טכניון מכון טכנולוגי לישראל
הטכניון מכון טכנולוגי לישראל - בית הספר ללימודי מוסמכים  
M.Sc Thesis
M.Sc StudentBroitman Andrey
SubjectApplication of Bankruptcy Prediction Models of Stock
Returns Predictability
DepartmentDepartment of Industrial Engineering and Management
Supervisors Ms. Efrat Tolkowsky
Professor Uri Ben-Zion


Abstract

The relation between the probability of financial distress and stock return - is there relation between the two? According to classical financial theory, if financial distress is systematic risk, we expect to find a posituve relationship between stock return and probability of financial distress. It means that firms with higher probability of financial distress earn higher returns then firms with lower probability.
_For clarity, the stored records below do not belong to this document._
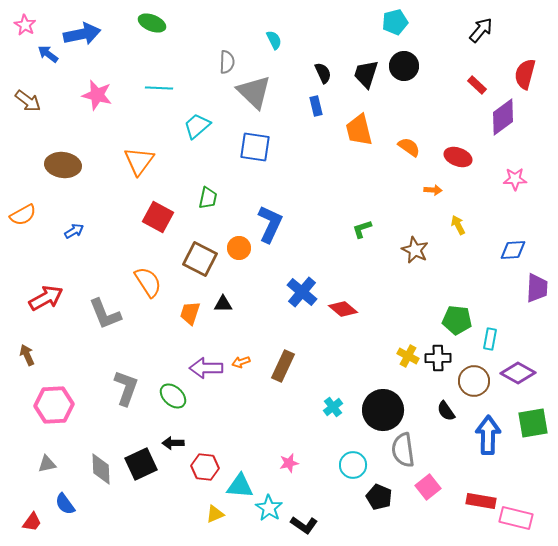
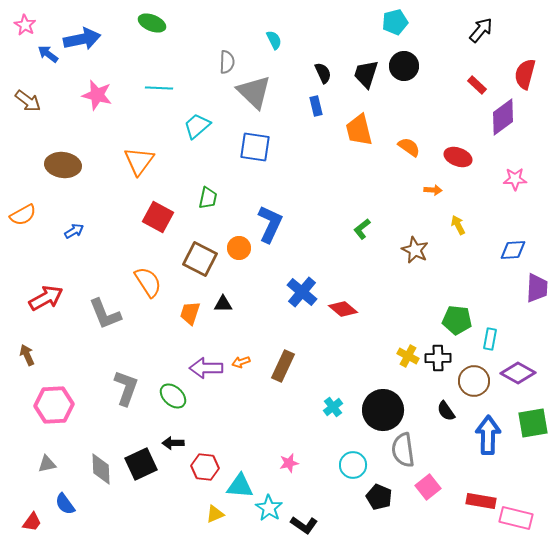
blue arrow at (82, 34): moved 5 px down
green L-shape at (362, 229): rotated 20 degrees counterclockwise
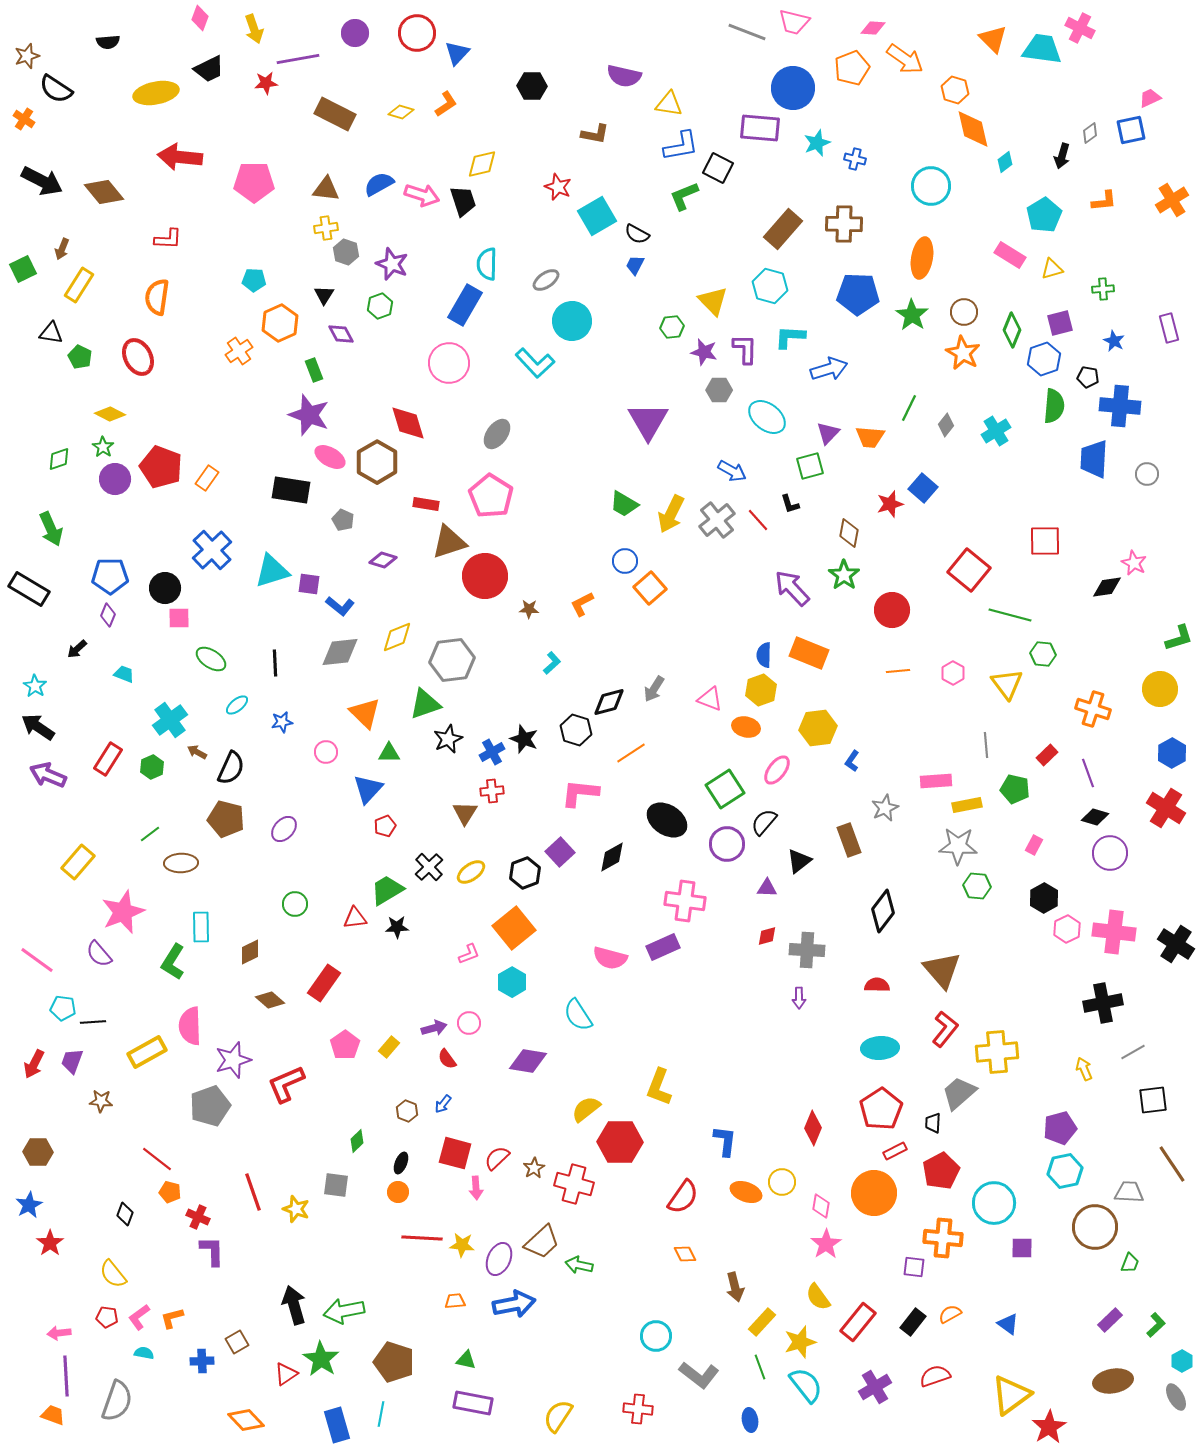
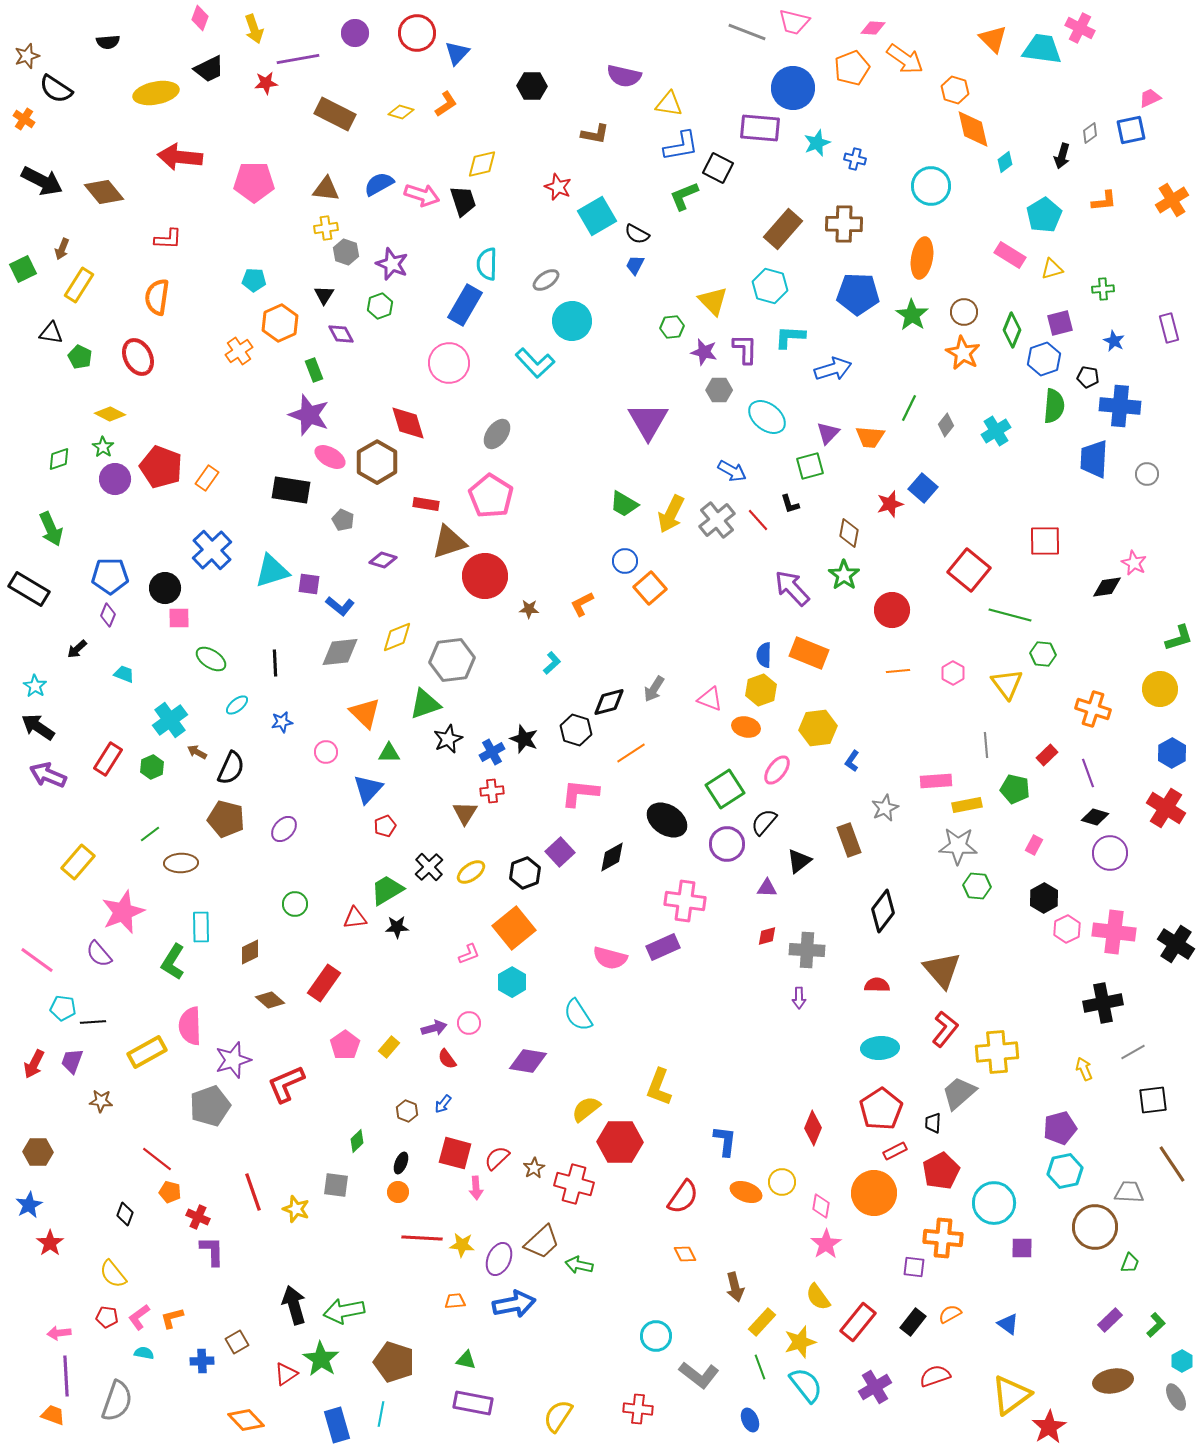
blue arrow at (829, 369): moved 4 px right
blue ellipse at (750, 1420): rotated 15 degrees counterclockwise
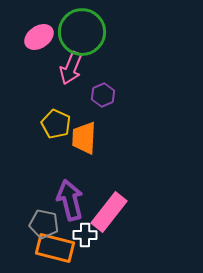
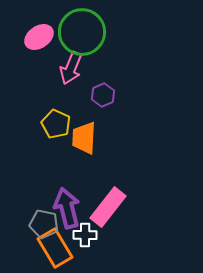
purple arrow: moved 3 px left, 8 px down
pink rectangle: moved 1 px left, 5 px up
orange rectangle: rotated 45 degrees clockwise
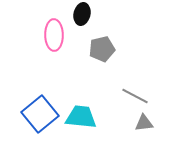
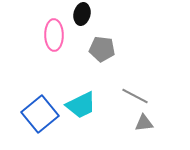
gray pentagon: rotated 20 degrees clockwise
cyan trapezoid: moved 12 px up; rotated 148 degrees clockwise
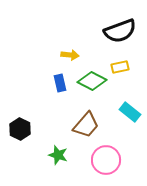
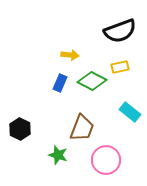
blue rectangle: rotated 36 degrees clockwise
brown trapezoid: moved 4 px left, 3 px down; rotated 20 degrees counterclockwise
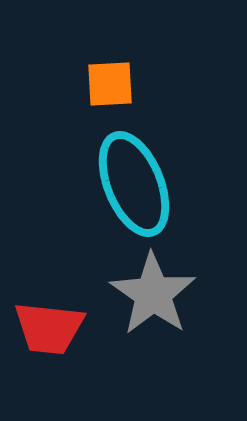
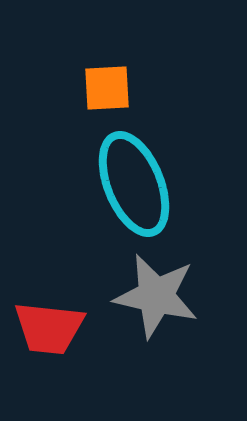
orange square: moved 3 px left, 4 px down
gray star: moved 3 px right, 2 px down; rotated 22 degrees counterclockwise
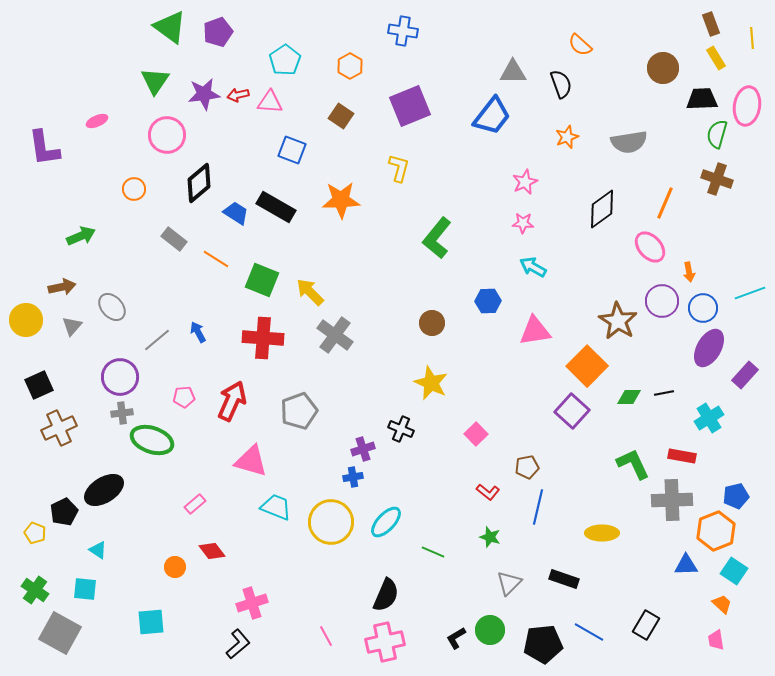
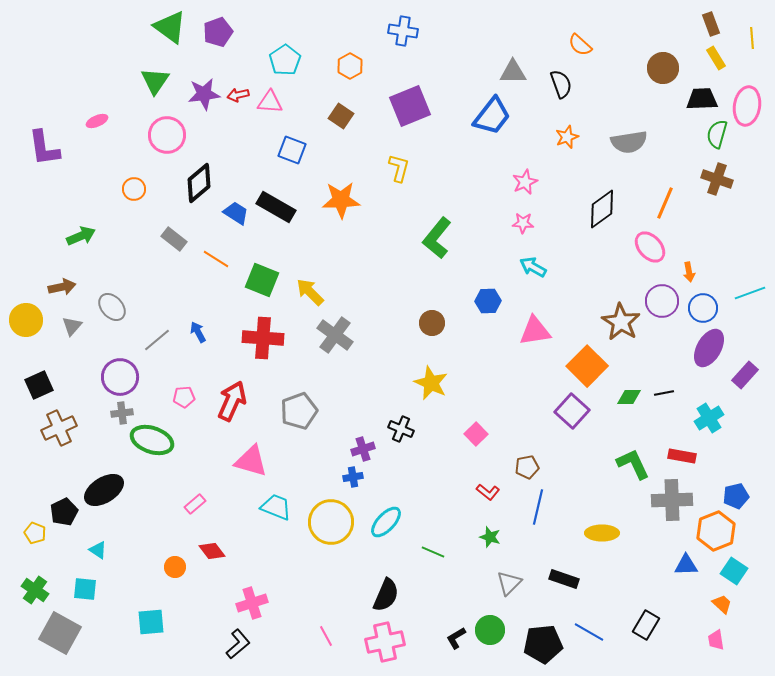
brown star at (618, 321): moved 3 px right, 1 px down
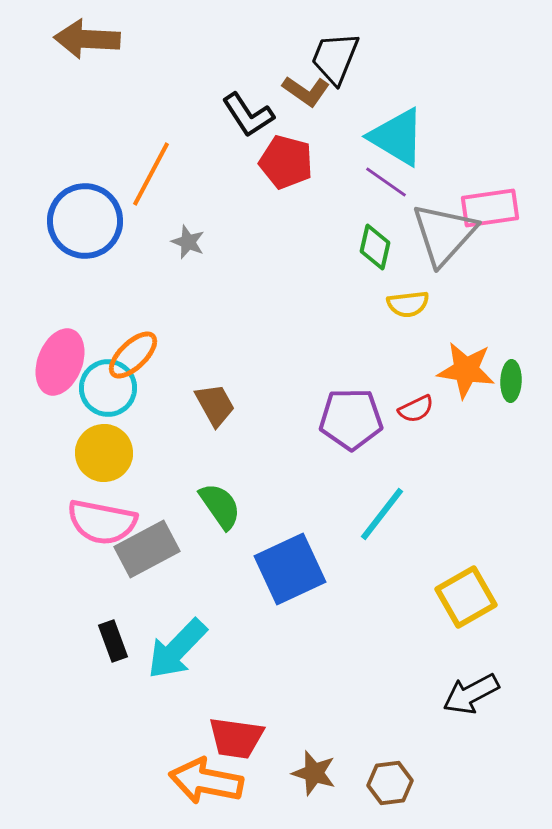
In the current research I find negative relationship between probability of financial distress (expressed in Altman and Ohlson indexes) and stock return. At the same time I show the application of financial distress prediction models to stock returns predictability. The research is based on a sample of stock prices at the last decade of 20th century. The research method is based on Fama and MacBeth (1973) monthly regressions method and Fama and French (1992, 1993) portfolio analysis. Despite the finding of a counter intuitive negative relationship, I find a positive relation between stock returns and probability of financial distress found in the part of “firms that need attention” (Altman, 1968). Number of the “firms that need attention” was meager in the research sample and this demonstrates that the positive relationship exists in the short area of bankruptcy risk only. In addition to the main findings, I show again the declining influence of firm size to stock returns. On the other hand, the book-to-market effect on stock returns was clear and significant. At the end, I check the improved Ohlson model predictability that included regression running of improved Ohlson index and book-to-market value against stock returns. The regression supplied the explanation of 58 percents of the control sample variance.